_TASK SET_
1. Set down, word for word, the passage of the spreadsheet lab text between "Lab 8: Introduction" and "counting, averaging, etc.", inclusive.
2. Condense the paragraph of the spreadsheet lab text that begins "Today, spreadsheets are" into a short bulleted list that keeps its main facts.

_EXCERPTED TEXT_
<<<<

Lab 8: Introduction to Spreadsheets

Tue Dec 3 09:23:06 EST 2002

By the end of this lab, you will be able to:

  • Use Excel to do simple calculations
  • Use shortcuts to extend data and formulas over ranges
  • Use built-in functions for summing, counting, averaging, etc.
  • Graph data
  • Perform what-if experiments on real data
  • Recognize some common statistical deceptions.

    The original "killer app" for personal computers was an Apple II program called VisiCalc, written in 1978 by Dan Bricklin and Bob Frankston. VisiCalc made it possible to use a computer for the kind of analyses that generations of business people had previously done by hand with paper "spreadsheets": rows and columns of related numbers that could be used to organize data and assess alternatives in a systematic way.

    Today, spreadsheets are the quantitative reasoning tool for many people. In terms of market share, Microsoft's Excel is the de facto standard, with Lotus 1-2-3 (the lineal descendant of VisiCalc) and Corel's Quattro Pro distant second and third choices. All of these programs share a common computational model and visual appearance, however, and although we will use Excel in this lab, whatever you see will transfer in spirit, though not in exact detail, to the others.

>>>>

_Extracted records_
<<<<

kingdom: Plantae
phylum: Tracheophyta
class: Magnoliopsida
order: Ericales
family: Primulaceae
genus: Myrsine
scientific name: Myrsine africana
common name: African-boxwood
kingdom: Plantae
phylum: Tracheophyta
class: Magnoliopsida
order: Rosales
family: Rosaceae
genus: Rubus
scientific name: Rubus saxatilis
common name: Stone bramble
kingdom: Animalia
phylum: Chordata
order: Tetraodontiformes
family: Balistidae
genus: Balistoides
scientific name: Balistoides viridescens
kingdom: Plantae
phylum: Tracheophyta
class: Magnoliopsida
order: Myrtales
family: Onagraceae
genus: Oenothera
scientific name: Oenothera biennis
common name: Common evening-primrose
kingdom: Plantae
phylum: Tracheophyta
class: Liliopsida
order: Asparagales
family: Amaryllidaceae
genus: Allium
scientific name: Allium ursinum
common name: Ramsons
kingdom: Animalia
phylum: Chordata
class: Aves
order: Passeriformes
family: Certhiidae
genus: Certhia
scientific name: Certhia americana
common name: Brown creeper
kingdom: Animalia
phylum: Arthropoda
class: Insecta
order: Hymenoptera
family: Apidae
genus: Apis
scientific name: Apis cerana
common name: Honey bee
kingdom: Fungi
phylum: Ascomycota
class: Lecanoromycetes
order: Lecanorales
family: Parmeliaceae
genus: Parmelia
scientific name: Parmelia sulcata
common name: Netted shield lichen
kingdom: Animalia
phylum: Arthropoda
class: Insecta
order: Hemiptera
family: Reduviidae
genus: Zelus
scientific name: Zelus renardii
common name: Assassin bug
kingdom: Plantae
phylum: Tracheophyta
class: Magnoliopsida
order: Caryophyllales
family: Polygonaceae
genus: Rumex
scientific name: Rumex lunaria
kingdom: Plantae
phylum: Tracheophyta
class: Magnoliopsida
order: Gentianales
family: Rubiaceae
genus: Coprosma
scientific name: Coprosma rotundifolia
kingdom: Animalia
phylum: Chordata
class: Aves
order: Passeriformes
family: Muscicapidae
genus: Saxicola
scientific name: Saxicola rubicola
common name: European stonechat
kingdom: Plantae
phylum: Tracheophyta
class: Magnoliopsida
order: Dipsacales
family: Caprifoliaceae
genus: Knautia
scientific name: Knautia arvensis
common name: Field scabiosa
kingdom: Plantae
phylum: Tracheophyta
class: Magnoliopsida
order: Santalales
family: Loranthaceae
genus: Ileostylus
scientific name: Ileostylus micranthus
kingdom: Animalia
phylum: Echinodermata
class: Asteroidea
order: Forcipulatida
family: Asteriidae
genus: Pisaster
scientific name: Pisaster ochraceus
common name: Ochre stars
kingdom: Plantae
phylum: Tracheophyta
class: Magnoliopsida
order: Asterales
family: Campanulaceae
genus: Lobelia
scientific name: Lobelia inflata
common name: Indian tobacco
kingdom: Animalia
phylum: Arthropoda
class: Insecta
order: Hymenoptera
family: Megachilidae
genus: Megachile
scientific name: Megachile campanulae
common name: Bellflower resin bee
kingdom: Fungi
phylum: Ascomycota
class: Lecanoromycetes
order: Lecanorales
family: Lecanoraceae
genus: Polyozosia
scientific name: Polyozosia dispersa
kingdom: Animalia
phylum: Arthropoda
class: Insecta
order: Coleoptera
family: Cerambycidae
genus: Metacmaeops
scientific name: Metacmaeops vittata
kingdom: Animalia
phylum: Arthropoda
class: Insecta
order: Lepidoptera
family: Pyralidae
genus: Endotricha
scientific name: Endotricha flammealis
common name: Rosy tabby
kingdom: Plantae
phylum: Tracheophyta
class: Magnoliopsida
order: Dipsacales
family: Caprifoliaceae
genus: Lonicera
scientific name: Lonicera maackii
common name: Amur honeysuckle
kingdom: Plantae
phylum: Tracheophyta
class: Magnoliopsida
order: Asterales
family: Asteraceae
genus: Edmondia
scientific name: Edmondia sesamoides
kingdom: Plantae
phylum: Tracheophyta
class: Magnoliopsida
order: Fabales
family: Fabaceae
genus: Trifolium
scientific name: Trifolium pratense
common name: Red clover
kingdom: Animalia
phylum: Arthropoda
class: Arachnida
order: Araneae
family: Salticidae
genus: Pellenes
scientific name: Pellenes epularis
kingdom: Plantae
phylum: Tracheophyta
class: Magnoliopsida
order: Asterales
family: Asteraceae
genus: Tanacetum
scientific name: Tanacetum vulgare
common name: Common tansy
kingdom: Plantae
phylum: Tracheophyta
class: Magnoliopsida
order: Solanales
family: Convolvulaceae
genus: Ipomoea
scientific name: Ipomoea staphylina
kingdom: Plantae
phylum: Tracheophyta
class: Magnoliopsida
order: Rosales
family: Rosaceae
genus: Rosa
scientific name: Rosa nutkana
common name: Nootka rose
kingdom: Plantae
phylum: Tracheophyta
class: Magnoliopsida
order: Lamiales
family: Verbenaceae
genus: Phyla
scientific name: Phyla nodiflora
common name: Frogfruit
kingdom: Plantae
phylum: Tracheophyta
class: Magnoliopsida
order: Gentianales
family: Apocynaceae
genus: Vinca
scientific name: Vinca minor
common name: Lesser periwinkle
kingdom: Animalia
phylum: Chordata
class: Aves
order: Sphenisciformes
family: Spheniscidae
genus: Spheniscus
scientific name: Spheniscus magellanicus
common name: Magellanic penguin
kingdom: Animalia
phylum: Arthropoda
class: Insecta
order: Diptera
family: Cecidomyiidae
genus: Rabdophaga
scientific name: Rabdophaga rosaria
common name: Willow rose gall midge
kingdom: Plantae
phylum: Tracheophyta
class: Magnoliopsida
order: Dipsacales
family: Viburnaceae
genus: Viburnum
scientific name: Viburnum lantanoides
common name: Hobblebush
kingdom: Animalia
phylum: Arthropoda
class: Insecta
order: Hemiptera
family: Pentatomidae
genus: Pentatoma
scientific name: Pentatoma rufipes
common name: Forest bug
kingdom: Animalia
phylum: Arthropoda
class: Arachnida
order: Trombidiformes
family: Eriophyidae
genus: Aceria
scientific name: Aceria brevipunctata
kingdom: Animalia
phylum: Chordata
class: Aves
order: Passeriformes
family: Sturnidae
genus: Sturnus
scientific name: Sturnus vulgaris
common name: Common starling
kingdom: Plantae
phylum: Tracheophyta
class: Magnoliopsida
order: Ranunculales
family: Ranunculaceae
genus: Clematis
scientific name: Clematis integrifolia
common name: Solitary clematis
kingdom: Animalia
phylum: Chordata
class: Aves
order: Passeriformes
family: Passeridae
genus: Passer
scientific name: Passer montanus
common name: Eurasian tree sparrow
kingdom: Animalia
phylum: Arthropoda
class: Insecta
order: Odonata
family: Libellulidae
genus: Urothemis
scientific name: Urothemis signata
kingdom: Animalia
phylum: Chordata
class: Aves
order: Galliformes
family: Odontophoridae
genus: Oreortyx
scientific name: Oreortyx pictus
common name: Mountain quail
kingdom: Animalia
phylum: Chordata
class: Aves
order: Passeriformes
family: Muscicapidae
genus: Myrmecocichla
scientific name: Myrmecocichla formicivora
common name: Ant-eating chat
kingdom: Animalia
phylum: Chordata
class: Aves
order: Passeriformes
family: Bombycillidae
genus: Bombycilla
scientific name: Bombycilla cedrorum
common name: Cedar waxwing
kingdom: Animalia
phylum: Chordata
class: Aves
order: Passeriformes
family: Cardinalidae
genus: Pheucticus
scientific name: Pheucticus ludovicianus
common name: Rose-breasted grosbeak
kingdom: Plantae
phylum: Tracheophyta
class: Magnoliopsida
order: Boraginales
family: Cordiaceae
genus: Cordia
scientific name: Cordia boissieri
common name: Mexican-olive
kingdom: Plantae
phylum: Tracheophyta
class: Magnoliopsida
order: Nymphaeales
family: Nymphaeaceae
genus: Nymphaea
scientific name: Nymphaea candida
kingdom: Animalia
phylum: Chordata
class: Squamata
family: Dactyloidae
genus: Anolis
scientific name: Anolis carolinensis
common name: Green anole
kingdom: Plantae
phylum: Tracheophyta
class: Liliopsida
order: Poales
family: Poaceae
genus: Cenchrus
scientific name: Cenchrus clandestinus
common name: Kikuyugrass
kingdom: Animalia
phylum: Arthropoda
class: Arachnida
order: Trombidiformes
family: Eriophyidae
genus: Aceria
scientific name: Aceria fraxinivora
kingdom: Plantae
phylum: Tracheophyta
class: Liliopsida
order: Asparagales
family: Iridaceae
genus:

>>>>

_THE SOLUTIONS_
1.
Lab 8: Introduction to Spreadsheets

Tue Dec 3 09:23:06 EST 2002

By the end of this lab, you will be able to:

  • Use Excel to do simple calculations
  • Use shortcuts to extend data and formulas over ranges
  • Use built-in functions for summing, counting, averaging, etc.

2.
- Spreadsheets are the quantitative reasoning tool for many people.
- Microsoft's Excel is the de facto standard by market share. Lotus 1-2-3, the lineal descendant of VisiCalc, and Corel's Quattro Pro are distant second and third choices.
- All of these programs share a common computational model and visual appearance.
- The lab uses Excel, but what is seen transfers in spirit, though not in exact detail, to the others.